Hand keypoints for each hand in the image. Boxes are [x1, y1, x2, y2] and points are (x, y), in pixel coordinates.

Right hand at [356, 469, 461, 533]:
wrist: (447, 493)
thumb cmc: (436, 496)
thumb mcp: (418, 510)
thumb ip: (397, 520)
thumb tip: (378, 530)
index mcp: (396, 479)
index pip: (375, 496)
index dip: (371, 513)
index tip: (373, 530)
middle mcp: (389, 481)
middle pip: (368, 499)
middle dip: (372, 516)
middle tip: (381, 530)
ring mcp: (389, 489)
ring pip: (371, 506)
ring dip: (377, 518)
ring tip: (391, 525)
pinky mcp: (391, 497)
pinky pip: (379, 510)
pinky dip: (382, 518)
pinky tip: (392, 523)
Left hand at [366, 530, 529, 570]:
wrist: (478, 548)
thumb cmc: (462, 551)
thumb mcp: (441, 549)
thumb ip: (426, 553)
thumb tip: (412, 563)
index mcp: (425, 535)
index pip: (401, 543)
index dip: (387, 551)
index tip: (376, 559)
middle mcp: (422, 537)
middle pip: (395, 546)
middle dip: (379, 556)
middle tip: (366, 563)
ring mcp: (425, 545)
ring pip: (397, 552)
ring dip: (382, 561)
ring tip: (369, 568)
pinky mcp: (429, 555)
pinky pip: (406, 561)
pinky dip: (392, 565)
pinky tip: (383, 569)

#####

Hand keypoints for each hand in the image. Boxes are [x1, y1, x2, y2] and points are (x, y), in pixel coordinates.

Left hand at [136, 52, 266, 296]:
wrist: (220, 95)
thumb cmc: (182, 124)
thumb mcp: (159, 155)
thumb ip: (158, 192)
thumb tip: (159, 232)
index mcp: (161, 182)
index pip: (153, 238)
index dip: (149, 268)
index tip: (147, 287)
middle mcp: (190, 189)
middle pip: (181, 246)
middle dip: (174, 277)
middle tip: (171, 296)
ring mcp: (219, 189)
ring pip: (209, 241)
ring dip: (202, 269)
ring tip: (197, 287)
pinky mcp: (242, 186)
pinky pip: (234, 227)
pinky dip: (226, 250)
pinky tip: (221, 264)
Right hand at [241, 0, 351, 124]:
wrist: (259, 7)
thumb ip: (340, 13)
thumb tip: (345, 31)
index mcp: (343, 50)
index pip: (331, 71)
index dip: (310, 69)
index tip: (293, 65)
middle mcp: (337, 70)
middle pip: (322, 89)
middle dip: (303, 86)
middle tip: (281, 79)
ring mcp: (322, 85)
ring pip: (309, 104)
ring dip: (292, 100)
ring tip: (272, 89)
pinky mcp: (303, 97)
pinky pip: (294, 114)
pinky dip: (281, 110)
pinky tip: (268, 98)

#####

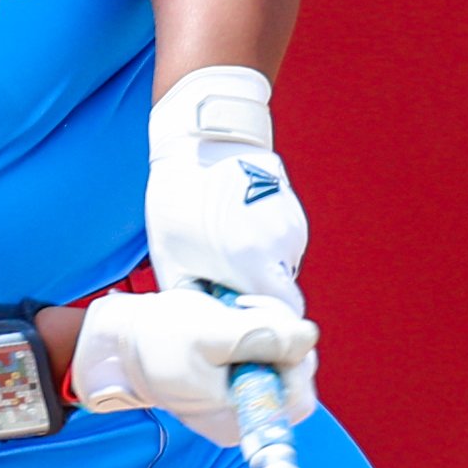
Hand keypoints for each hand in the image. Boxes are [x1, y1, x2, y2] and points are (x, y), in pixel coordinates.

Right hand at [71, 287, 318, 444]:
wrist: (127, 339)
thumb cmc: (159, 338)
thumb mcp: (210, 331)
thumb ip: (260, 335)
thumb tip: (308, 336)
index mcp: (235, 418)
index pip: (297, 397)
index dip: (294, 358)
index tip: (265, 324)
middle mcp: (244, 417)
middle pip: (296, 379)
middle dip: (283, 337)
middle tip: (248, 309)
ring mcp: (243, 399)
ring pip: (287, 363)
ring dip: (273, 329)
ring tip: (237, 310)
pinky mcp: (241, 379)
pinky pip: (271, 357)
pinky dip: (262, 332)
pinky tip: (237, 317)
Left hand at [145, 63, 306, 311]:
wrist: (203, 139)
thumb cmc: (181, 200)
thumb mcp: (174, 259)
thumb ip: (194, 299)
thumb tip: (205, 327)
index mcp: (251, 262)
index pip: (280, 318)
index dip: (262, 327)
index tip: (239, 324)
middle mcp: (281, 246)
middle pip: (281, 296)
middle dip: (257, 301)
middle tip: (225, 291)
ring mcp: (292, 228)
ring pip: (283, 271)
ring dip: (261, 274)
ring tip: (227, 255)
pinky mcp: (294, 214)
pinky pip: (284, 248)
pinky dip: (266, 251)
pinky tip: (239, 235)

#####

### PROBLEM TO SOLVE
Copy word for word the stretch of entries above from the line that has "pinky tip: (221, 264)" through the line that has "pinky tip: (268, 98)", both ends included, and nothing outside it.

### ANSWER SECTION
pinky tip: (221, 264)
Right hand at [241, 0, 351, 124]:
wrist: (259, 7)
thumb ip: (340, 13)
thumb tip: (345, 31)
index mcp: (343, 50)
index pip: (331, 71)
index dip: (310, 69)
index tip: (293, 65)
middle mcp: (337, 70)
middle pip: (322, 89)
middle dip: (303, 86)
middle tip: (281, 79)
ring mcp: (322, 85)
ring pip: (309, 104)
ring dip: (292, 100)
ring tip: (272, 89)
pinky mcp: (303, 97)
pinky pip: (294, 114)
pinky dip: (281, 110)
pinky tip: (268, 98)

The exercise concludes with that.